* [What is expected]
This exercise calls for every line of the listing below that contains the word "Munai".

* [Provided records]
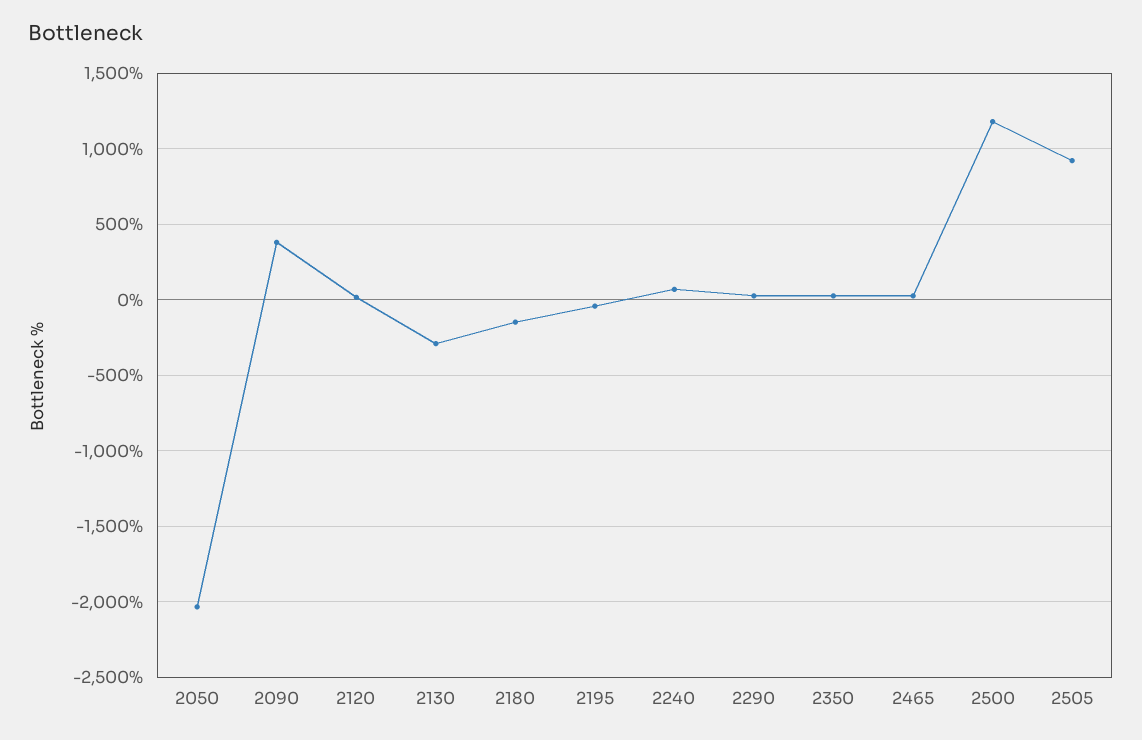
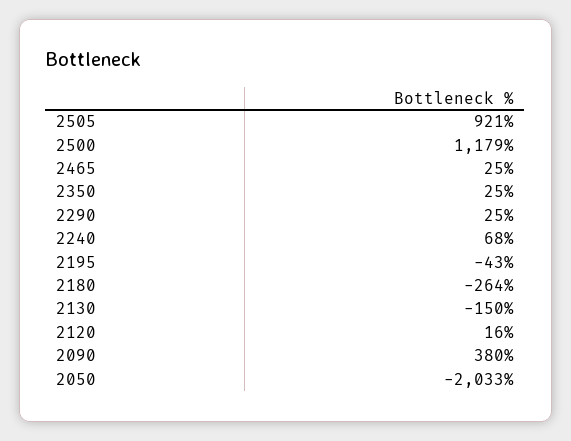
2130: -300 -> -150
2180: -150 -> -264

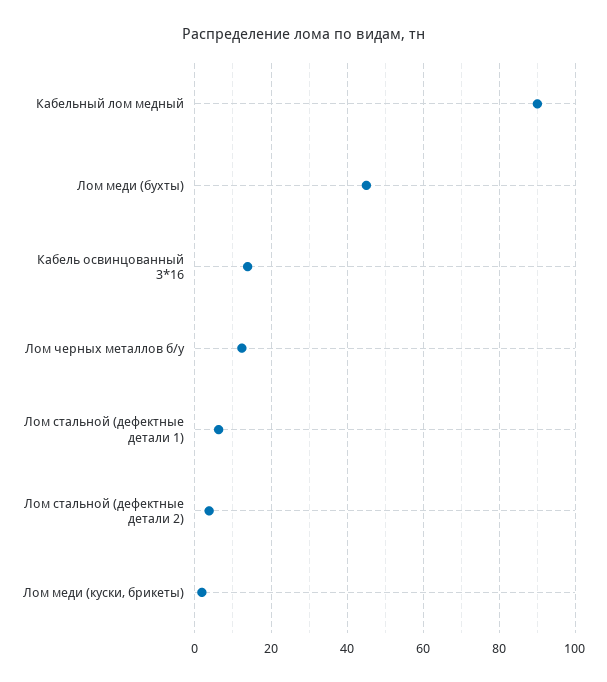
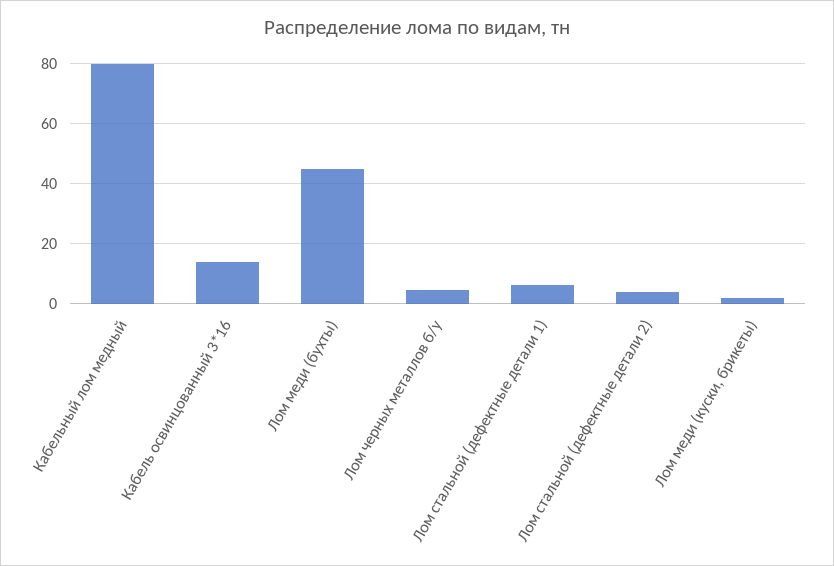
Кабельный лом медный: 90 -> 80
Лом черных металлов б/у: 12 -> 5

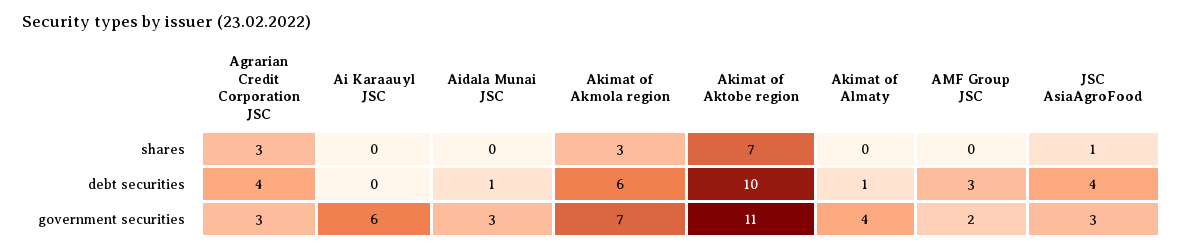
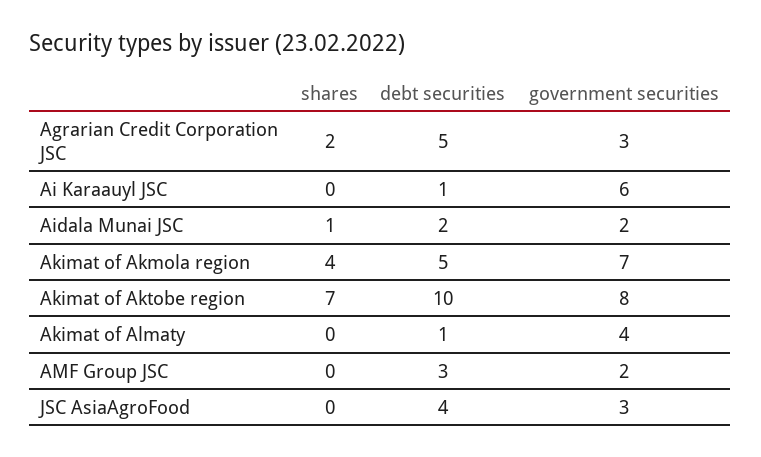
Agrarian Credit Corporation JSC, shares: 3 -> 2
Aidala Munai JSC, shares: 0 -> 1
Akimat of Akmola region, shares: 3 -> 4
JSC AsiaAgroFood, shares: 1 -> 0
Agrarian Credit Corporation JSC, debt securities: 4 -> 5
Ai Karaauyl JSC, debt securities: 0 -> 1
Aidala Munai JSC, debt securities: 1 -> 2
Akimat of Akmola region, debt securities: 6 -> 5
Aidala Munai JSC, government securities: 3 -> 2
Akimat of Aktobe region, government securities: 11 -> 8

* [Exercise response]
Aidala Munai JSC, shares: 0 -> 1
Aidala Munai JSC, debt securities: 1 -> 2
Aidala Munai JSC, government securities: 3 -> 2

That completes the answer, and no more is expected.